Which is a shame, because not only is digital editing much easier than you think, but you don't have to install a thing to have access to a first class editor that will help you make your pictures perfect! The Creating Online Web site is one of those sites that tries to give back to the community, or so it seems, because they've got a bunch of free tools that are mostly designed to help users enhance their own sites.

But you don't need a Web site to benefit from Creating Online's free online image editor - all you need is a digital photo you can upload, a mouse and a keyboard! The editor supports GIF, PNG and JPG pictures (the format your digital pictures are most likely in). There are 10 tools you can choose from, all designed to let you mold your photo to be just what you want it to be.



YOU GET THE basic tools, including tools to crop or resize a photo, as well as rotate/flip capabilities. The crop tool is very easy to use - you just drag a corner of the photo until you've gotten rid of the extraneous area, leaving you with the subject in focus.

You can also adjust the colors of the photo; there are a large number of presets that you can apply to the photo that are globally designed to enhance the color set of the picture. Just choose the color set (like applying a bright color to a dark photo) and check out the results. In addition, you can change the lightness of the existing colors (Gamma setting) or convert the photo to black and white. And if you decide the changes you've made are not what you want, just click the undo button.

There are even little bits of clipart you can add to your photo, including a comical talk or thought bubble (those boxes with the lines or the bubbles used mostly by superheros). The point of those is to contain the text you can create, adding words or thoughts to a photo you might send out as a greeting card. Both the text boxes and the text itself can be moved around anywhere in the photo. And when you've done your editing, just click on the download button to save it back on your PC.

If you've ever done digital editing, of course, these tools will seem somewhat lightweight compared to what you get in Photoshop, although they are perfectly fine for the parameters they operate in - and these tools happen to constitute 95 percent of what most non-professional users would want an editing program for anyway. But the editing site is also a great way to get your feet wet in the area of digital editing without having to make any commitments - there's nothing to download, and you can close your browser at any time if you change your mind (note that your original picture stays where it is, and when you save the edited photo it gets moved into a completely separate file).

Speaking of digital cameras, one complaint many people have about them is that the viewfinder screens are too small. I don't know if this dissatisfaction comes about because people have forgotten the days when 35mm cameras had no screens to display what the lens was seeing at all, or because the camera buying public has suddenly developed a severe case of eye strain - but you'd think people would be happy to have such a screen at all!

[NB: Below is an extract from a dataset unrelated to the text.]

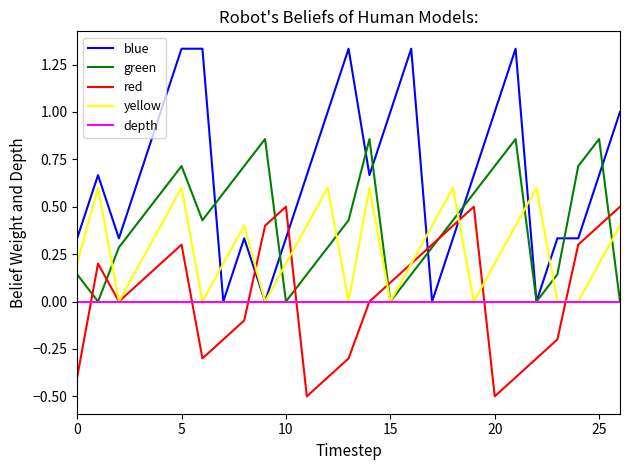

Rank the series by their maximum value, from highest to lowest.

blue, green, yellow, red, depth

No matter - we aim to please, and displayed here is the back of a new Sanyo Xacti Digital Camera (http://www.sanyo-dsc.com/english/products/vpc-e6) which boasts, among other features, the largest digital screen for any camera in its class (under 8 megapixels), measuring in at 3 inches diagonally. Maybe with such a big screen you won't have to edit photos - you'll be able to see that coffee spill before you snap the photo, and get everyone to move just a little bit to the right before they say "cheese."